Ainsi tous les donneurs de sperme ou d’ovules anonymes seront certainement ravis qu’ils sont, selon la Manif’ pour Tous, des parents à part entière avec l’ensemble des droits et obligations inhérents à ce statut.
Le raisonnement est d’autant plus cocasse que dans l’hypothèse même où un couple hétérosexuel aurait recours, en France et en toute légalité, à un donneur de sperme anonyme, l’enfant à naître aurait donc, selon leur juriste attitrée, une mère et… deux pères.
Situation certainement délicate à gérer pour une organisation qui communique sur le slogan « Une maman, un papa. »
Ce que le Conseil constitutionnel… n’a pas dit.
Toujours selon l’auteur de la tribune, le Conseil constitutionnel « a clairement dit, dans la décision qui a déclaré la loi Taubira conforme à la Constitution, que le fait de se rendre à l’étranger recourir à la PMA ou la GPA en fraude à la loi française, pour demander ensuite l’adoption en France, constitue un détournement de la loi » et l’auteur de préciser que cette « affirmation » se trouve au paragraphe 58 de la décision n° 2013-669 DC du 17 mai 2013.
En réalité ledit paragraphe est ainsi formulé :
« Considérant, en troisième lieu, que l’éventualité d’un détournement de la loi lors de son application n’entache pas celle-ci d’inconstitutionnalité ; qu’il appartient aux juridictions compétentes d’empêcher, de priver d’effet et, le cas échéant, de réprimer de telles pratiques ; »
Ainsi le Conseil constitutionnel, à aucun moment, n’affirme que la PMA à l’étranger suivie d’une procédure d’adoption constitue « détournement de la loi » : les sages ne font ici qu’énoncer un principe de portée générale uniquement relatif à la méthode d’appréciation du caractère constitutionnel ou non d’une loi.
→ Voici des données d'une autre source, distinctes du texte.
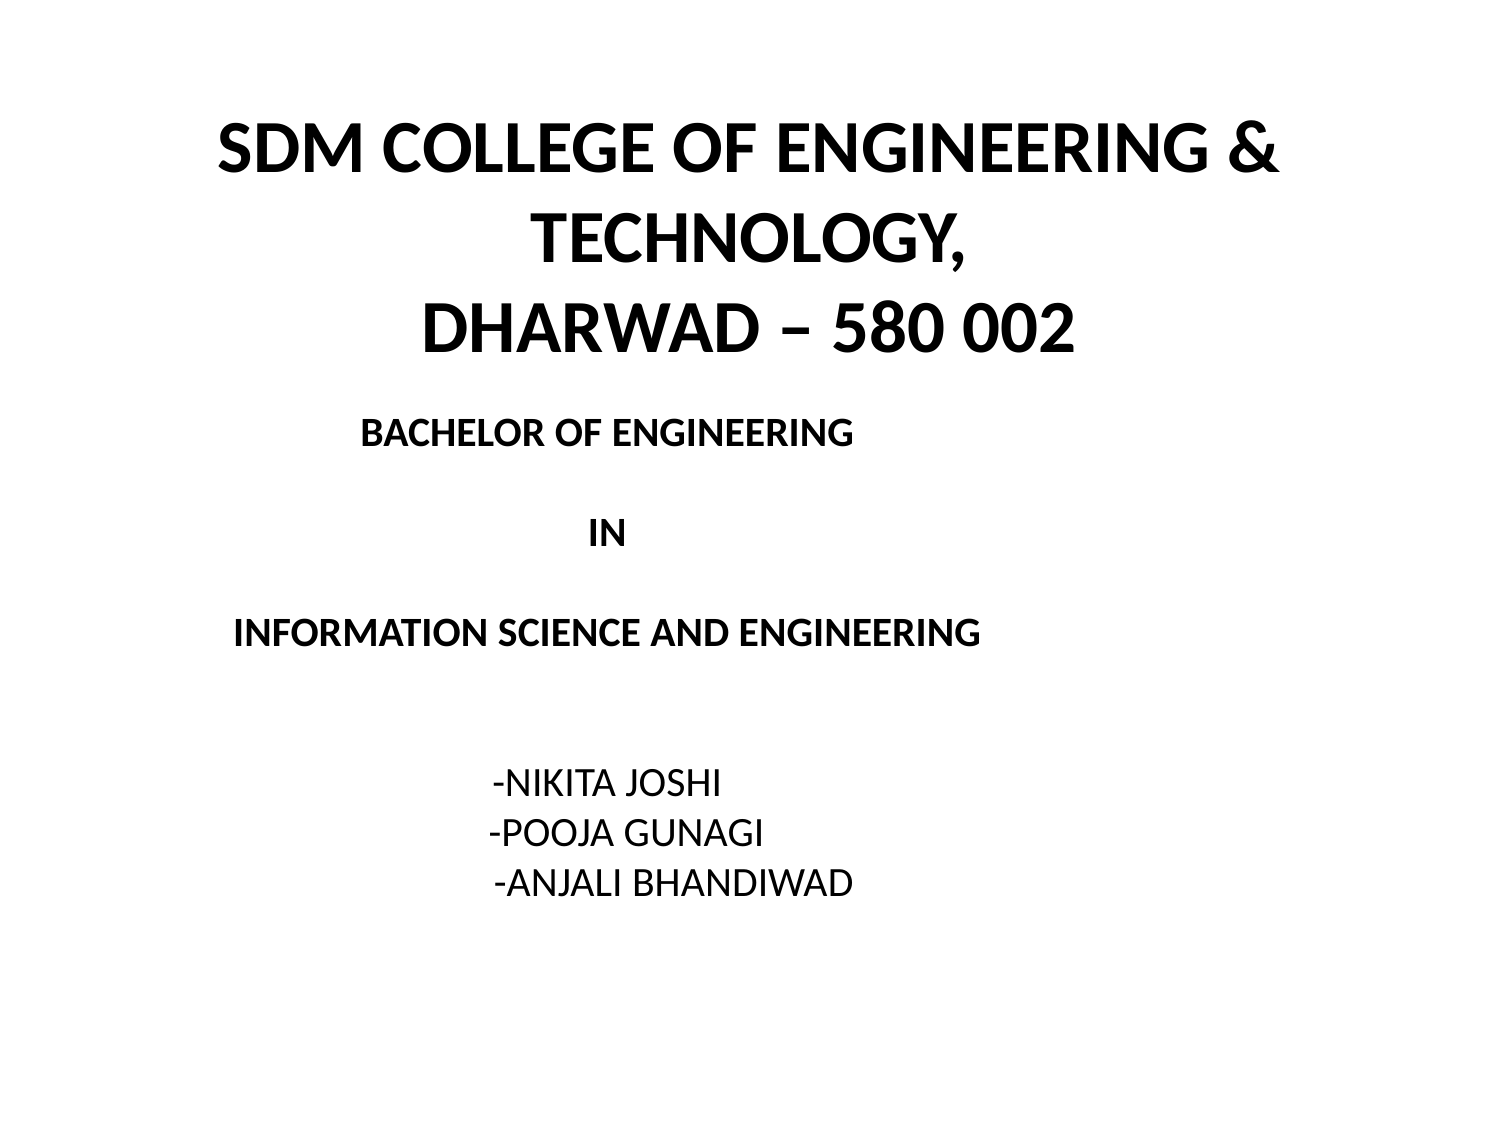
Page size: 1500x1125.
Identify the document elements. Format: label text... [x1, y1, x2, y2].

title SDM COLLEGE OF ENGINEERING & TECHNOLOGY, DHARWAD – 580 002 [112, 90, 1388, 332]
subtitle BACHELOR OF ENGINEERING IN INFORMATION SCIENCE AND ENGINEERING -NIKITA JOSHI -POOJA GUNAGI -ANJALI BHANDIWAD [218, 397, 1269, 685]
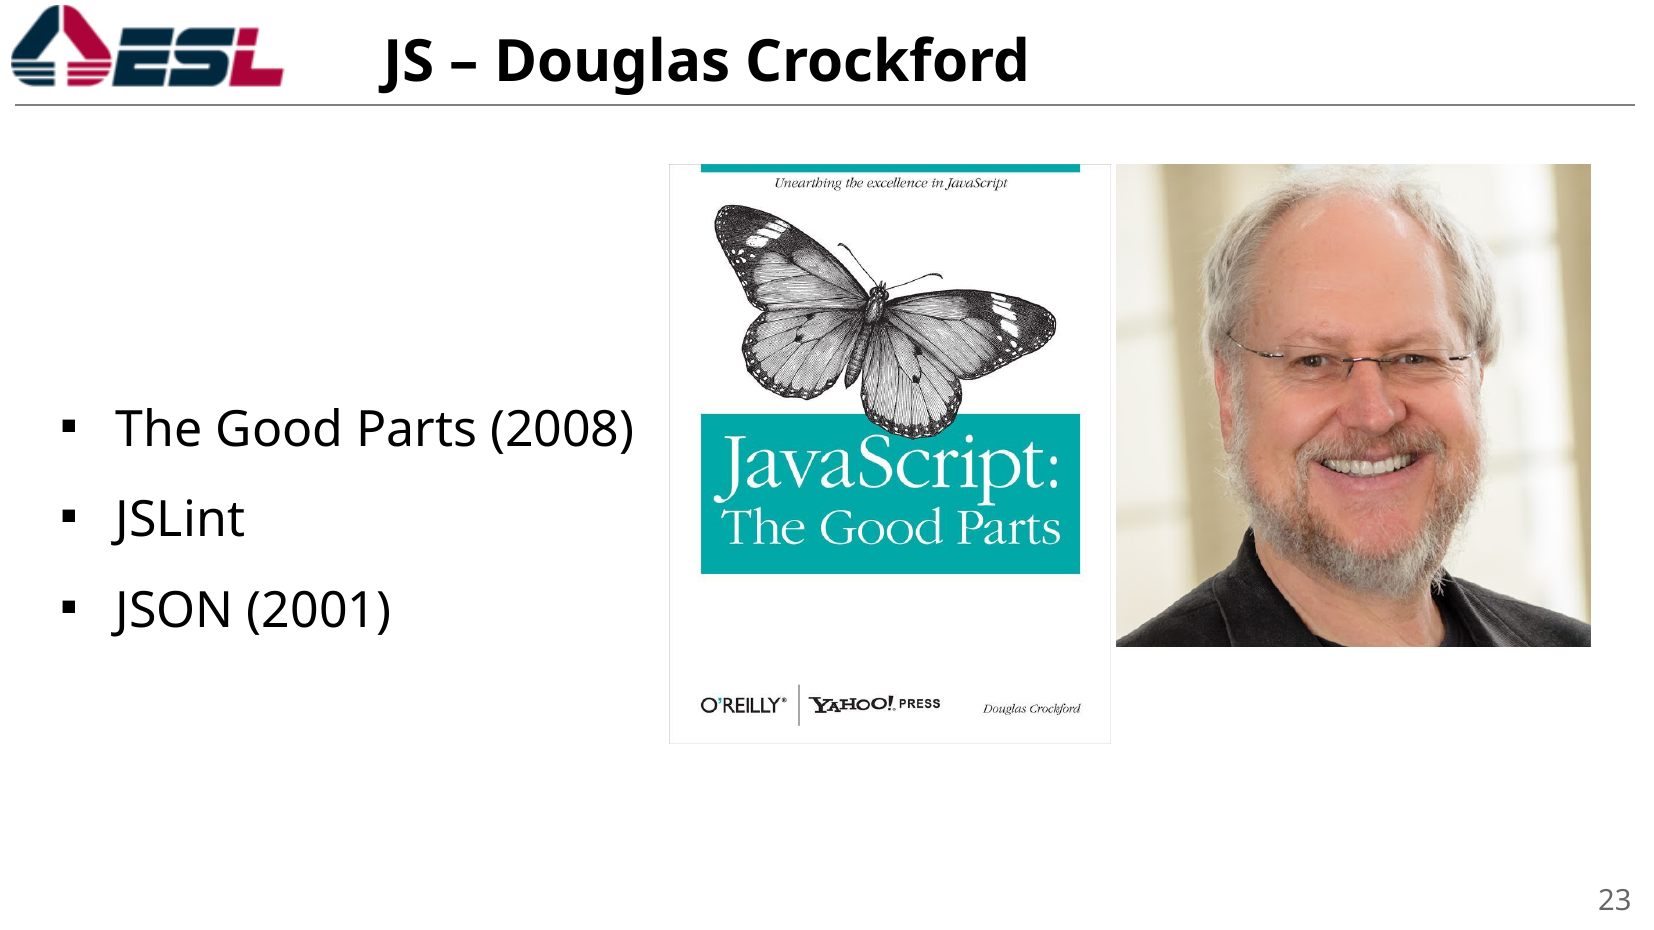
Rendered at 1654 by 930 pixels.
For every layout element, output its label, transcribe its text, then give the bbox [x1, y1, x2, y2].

picture [11, 5, 288, 90]
title JS – Douglas Crockford [335, 0, 1653, 103]
list The Good Parts (2008) JSLint JSON (2001) [45, 134, 1606, 901]
picture [1116, 164, 1591, 647]
picture [669, 164, 1111, 744]
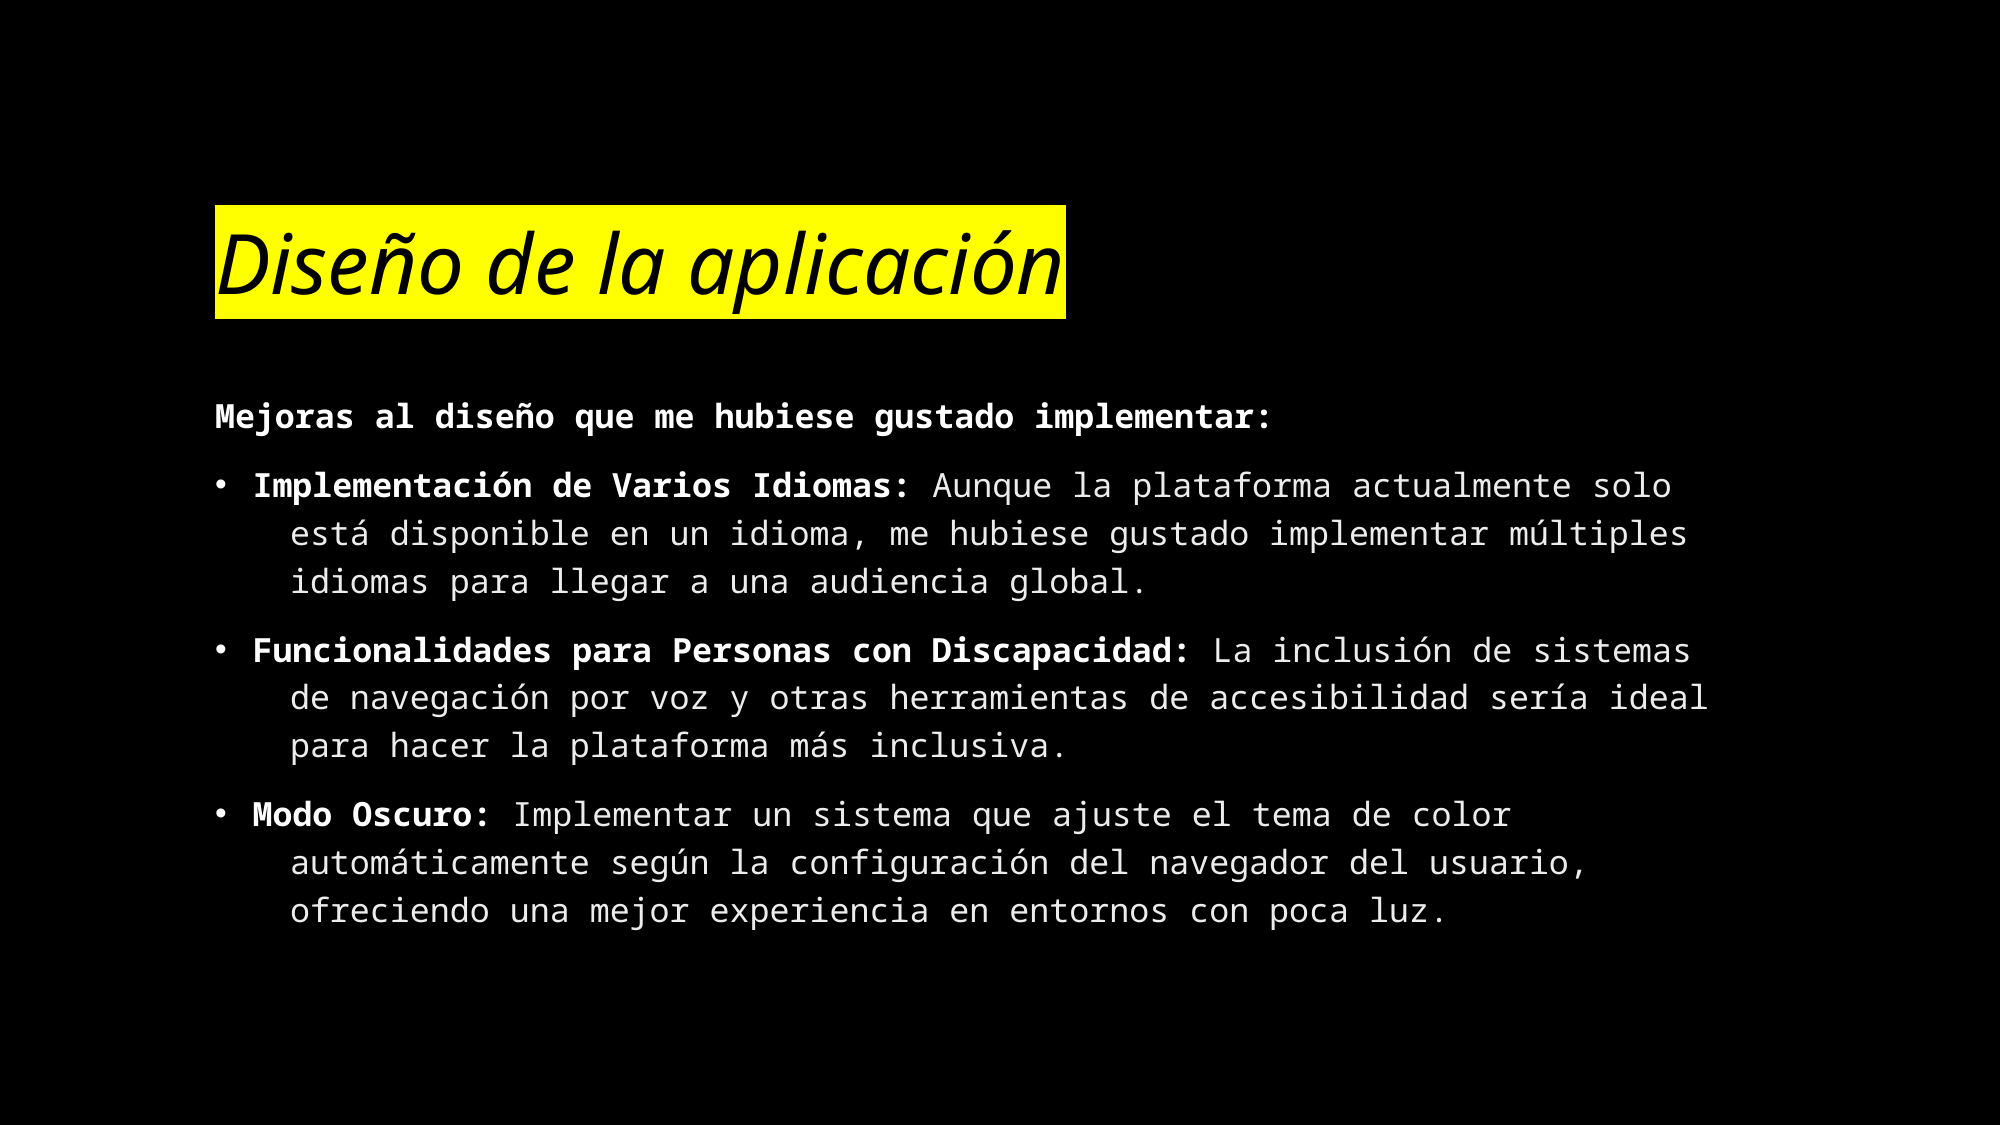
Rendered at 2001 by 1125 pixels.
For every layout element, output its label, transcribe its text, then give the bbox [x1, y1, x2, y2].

list Mejoras al diseño que me hubiese gustado implementar: Implementación de Varios Idiomas: Aunque la plataforma actualmente solo está disponible en un idioma, me hubiese gustado implementar múltiples idiomas para llegar a una audiencia global. Funcionalidades para Personas con Discapacidad: La inclusión de sistemas de navegación por voz y otras herramientas de accesibilidad sería ideal para hacer la plataforma más inclusiva. Modo Oscuro: Implementar un sistema que ajuste el tema de color automáticamente según la configuración del navegador del usuario, ofreciendo una mejor experiencia en entornos con poca luz. [200, 380, 1758, 1038]
title Diseño de la aplicación [200, 59, 1758, 319]
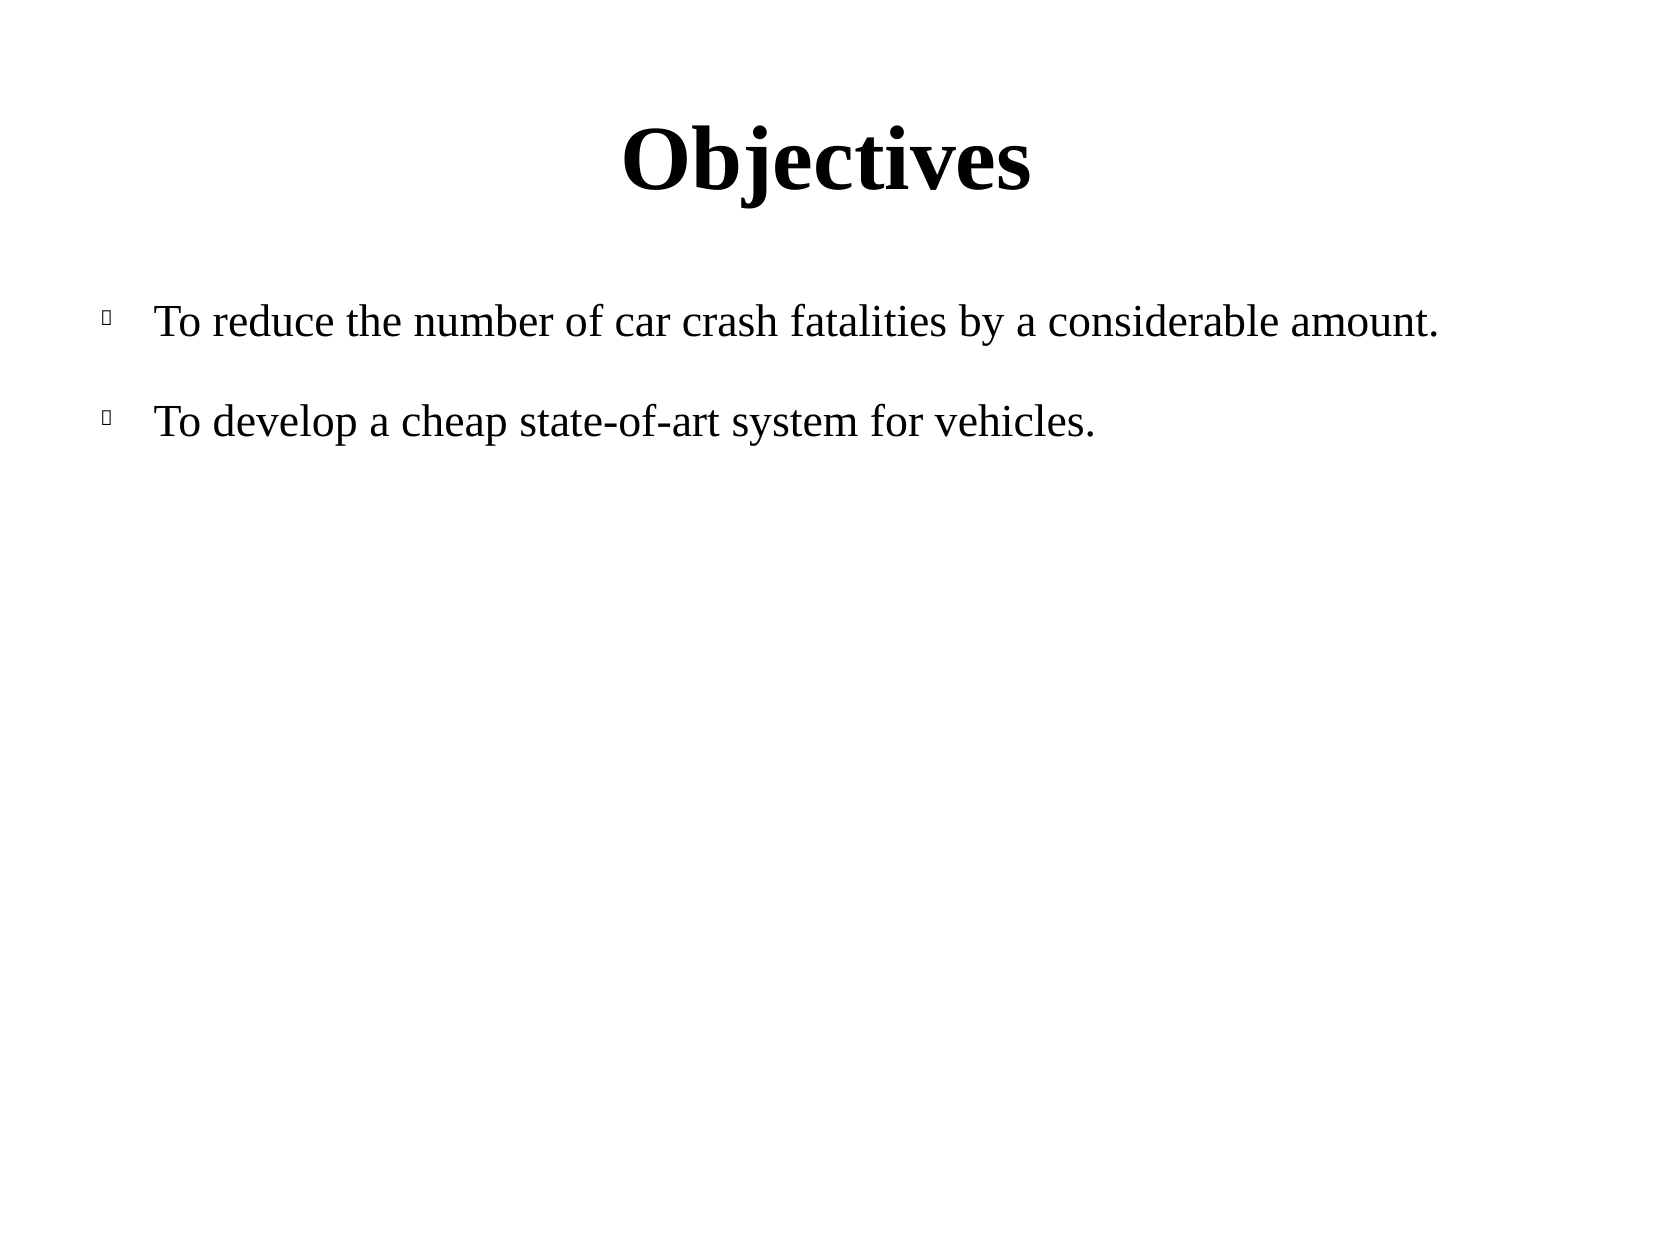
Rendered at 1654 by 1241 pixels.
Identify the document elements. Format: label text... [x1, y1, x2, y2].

En outre l’auteur de la tribune déduit de son interprétation très personnelle de la décision du Conseil constitutionnel que la Cour de cassation visiblement « rend un avis inconstitutionnel. »
Cette affirmation est plutôt obscure : comment déduire de ce fameux « détournement de la loi » une moindre violation de la Constitution, d’autant plus que les conventions internationales ne sont pas prises en compte dans le contrôle de constitutionnalité ?
Quand le militantisme dépasse le raisonnement objectif.
L’objectif premier de cette réponse à l’article publié sur le site internet du Figaro n’était pas forcément de confronter les objectifs juridiques.
En réalité, la simplicité des réponses ici apportées n’était qu’un moyen de mettre en lumière le risque de se laisser convaincre par l’objectivité de façade d’interventions complètement guidées par les convictions de leurs auteurs.
Ainsi il est regrettable que le Figaro n’ait pas jugé utile de préciser que l’auteur de sa tribune soit une juriste ayant milité activement contre le mariage homosexuel, la fameuse « théorie du genre » ou plus généralement la Présidence de François Hollande.